▶ **AIM OF THE TASK**:
Find every line of the records that has "nuestro" and return it.

───── INFORMATION GIVEN ─────

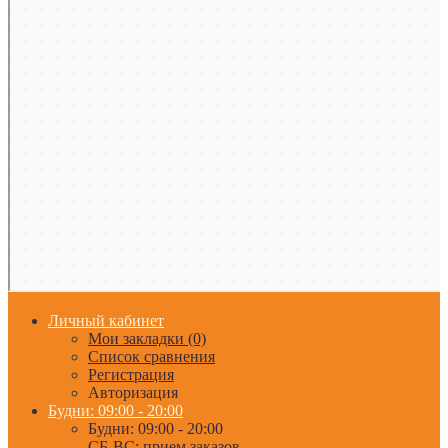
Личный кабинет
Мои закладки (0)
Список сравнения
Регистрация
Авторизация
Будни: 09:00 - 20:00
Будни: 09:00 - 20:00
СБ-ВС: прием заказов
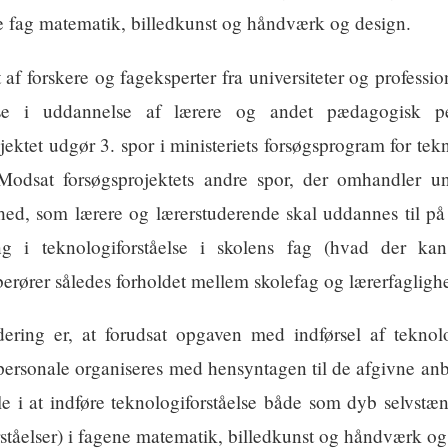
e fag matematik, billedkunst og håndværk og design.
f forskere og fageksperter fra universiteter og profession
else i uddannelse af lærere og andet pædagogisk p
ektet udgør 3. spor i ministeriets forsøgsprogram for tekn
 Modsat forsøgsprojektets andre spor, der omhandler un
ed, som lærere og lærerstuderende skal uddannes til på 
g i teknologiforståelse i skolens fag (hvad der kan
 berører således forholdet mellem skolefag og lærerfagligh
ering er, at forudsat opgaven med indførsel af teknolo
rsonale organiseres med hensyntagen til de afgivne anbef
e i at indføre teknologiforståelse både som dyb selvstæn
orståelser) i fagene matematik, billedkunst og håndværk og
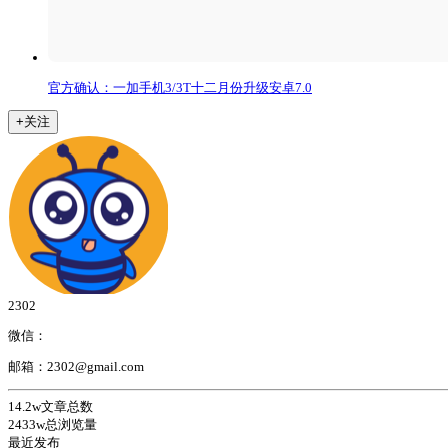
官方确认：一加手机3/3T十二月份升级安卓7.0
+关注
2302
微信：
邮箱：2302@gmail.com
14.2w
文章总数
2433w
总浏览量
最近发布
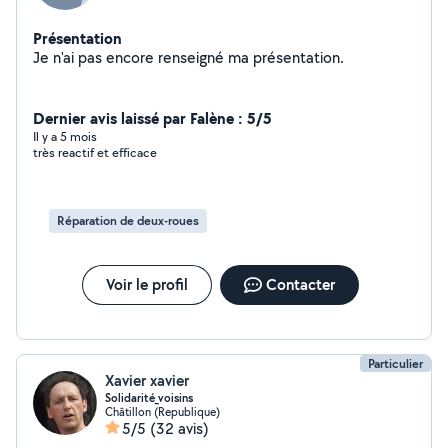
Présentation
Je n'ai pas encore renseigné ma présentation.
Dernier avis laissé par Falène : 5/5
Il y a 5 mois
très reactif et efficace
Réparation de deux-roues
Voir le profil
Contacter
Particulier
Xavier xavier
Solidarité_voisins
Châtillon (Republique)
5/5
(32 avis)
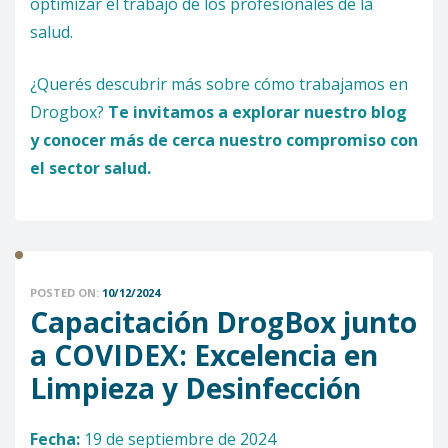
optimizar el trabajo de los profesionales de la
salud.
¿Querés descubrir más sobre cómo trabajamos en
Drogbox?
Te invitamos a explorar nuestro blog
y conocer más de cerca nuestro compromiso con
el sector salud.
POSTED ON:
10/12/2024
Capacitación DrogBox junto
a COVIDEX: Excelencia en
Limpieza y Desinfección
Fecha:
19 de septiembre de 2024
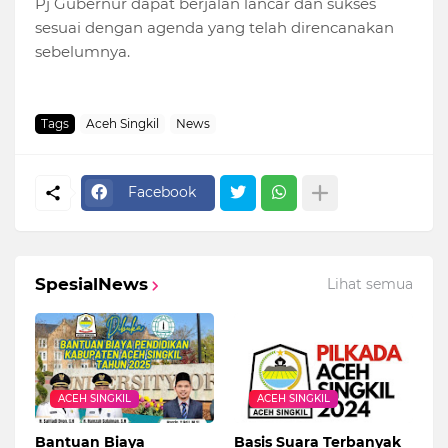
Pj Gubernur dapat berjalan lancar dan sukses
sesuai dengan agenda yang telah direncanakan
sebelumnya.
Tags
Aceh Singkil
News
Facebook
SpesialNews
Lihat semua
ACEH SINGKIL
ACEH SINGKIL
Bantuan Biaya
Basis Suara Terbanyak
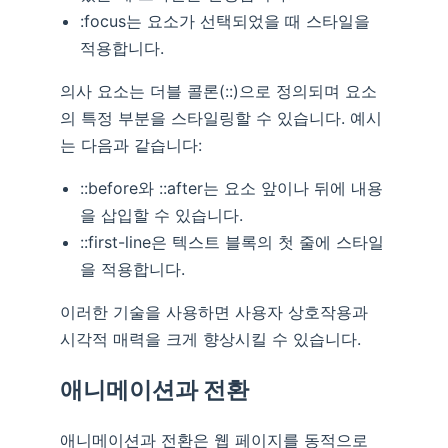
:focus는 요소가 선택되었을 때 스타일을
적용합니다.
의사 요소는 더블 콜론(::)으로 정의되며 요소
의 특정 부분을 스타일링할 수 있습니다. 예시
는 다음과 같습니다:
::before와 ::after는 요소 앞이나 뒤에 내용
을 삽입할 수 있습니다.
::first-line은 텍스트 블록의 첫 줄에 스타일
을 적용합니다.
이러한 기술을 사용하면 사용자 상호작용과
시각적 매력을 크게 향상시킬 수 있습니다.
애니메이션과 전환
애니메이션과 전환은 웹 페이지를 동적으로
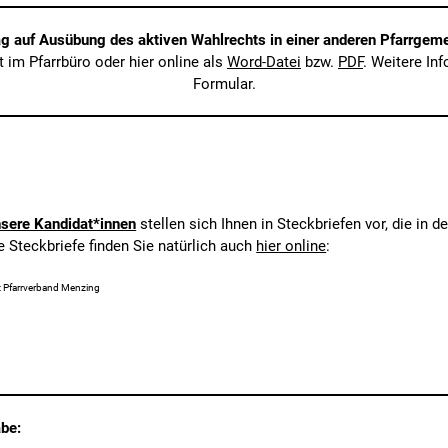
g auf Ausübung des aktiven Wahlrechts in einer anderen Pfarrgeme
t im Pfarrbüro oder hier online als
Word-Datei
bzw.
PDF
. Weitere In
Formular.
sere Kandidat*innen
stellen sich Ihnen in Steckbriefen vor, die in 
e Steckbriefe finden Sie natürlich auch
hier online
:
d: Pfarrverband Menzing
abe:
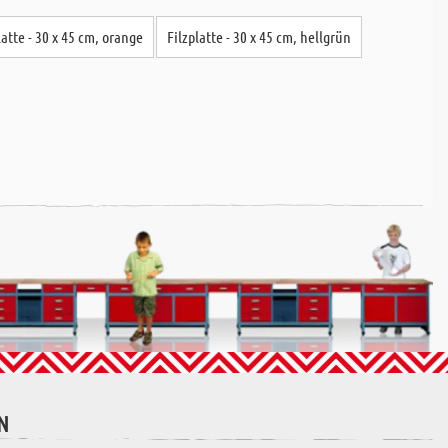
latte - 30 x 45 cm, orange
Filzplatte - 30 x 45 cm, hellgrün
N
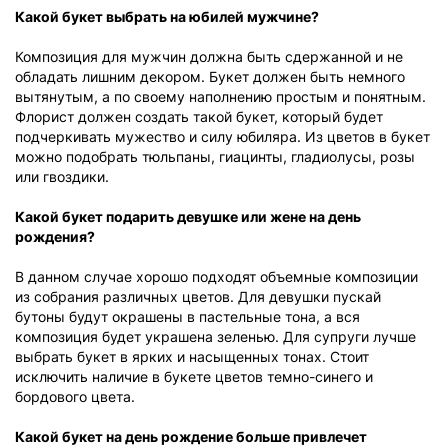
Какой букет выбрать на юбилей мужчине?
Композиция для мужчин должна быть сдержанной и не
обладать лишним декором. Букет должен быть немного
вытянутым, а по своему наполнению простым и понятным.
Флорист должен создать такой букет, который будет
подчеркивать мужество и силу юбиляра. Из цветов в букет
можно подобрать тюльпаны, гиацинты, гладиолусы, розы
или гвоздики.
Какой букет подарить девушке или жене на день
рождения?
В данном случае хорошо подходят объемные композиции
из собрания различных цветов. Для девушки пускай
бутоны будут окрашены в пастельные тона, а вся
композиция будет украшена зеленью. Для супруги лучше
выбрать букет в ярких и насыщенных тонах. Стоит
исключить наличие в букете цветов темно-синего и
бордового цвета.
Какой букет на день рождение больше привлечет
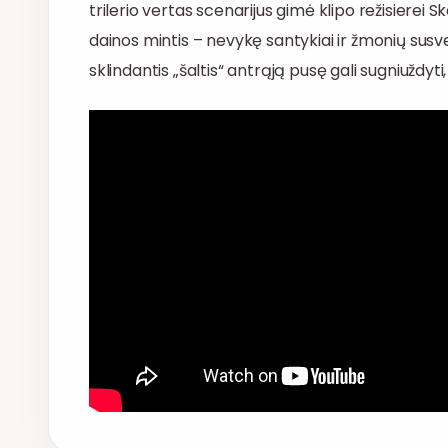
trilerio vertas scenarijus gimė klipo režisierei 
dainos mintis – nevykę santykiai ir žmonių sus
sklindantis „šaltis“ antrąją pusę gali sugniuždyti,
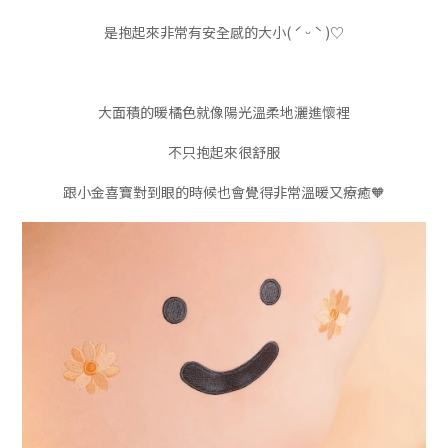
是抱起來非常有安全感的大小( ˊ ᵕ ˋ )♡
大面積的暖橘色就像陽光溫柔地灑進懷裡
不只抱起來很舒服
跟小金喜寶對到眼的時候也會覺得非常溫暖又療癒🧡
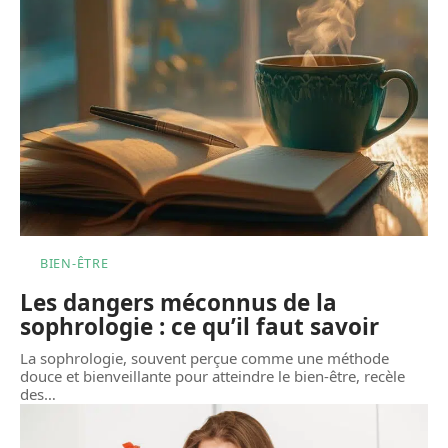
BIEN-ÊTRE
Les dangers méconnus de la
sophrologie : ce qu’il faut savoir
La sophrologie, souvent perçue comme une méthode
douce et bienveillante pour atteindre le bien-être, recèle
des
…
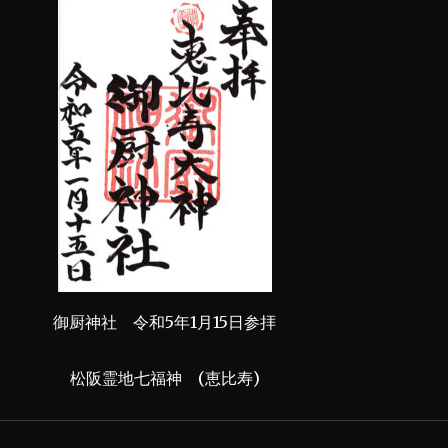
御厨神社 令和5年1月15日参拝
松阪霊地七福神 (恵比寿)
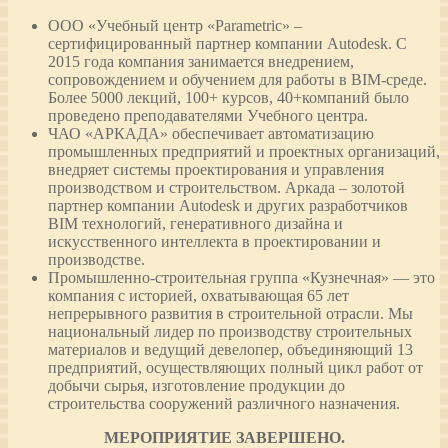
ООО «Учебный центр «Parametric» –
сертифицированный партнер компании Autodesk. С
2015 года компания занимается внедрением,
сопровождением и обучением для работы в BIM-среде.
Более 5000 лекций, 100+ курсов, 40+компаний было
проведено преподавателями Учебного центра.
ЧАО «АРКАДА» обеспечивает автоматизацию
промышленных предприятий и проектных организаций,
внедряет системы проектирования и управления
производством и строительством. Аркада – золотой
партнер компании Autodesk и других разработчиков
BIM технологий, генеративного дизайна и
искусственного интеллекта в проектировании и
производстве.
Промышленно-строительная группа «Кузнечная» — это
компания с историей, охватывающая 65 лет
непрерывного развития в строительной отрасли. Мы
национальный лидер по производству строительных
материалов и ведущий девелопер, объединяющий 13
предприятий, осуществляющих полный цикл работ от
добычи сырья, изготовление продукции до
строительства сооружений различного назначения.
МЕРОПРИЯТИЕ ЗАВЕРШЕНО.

─────

▶ **ANSWER SECTION**:
Te invitamos a explorar nuestro blog
y conocer más de cerca nuestro compromiso con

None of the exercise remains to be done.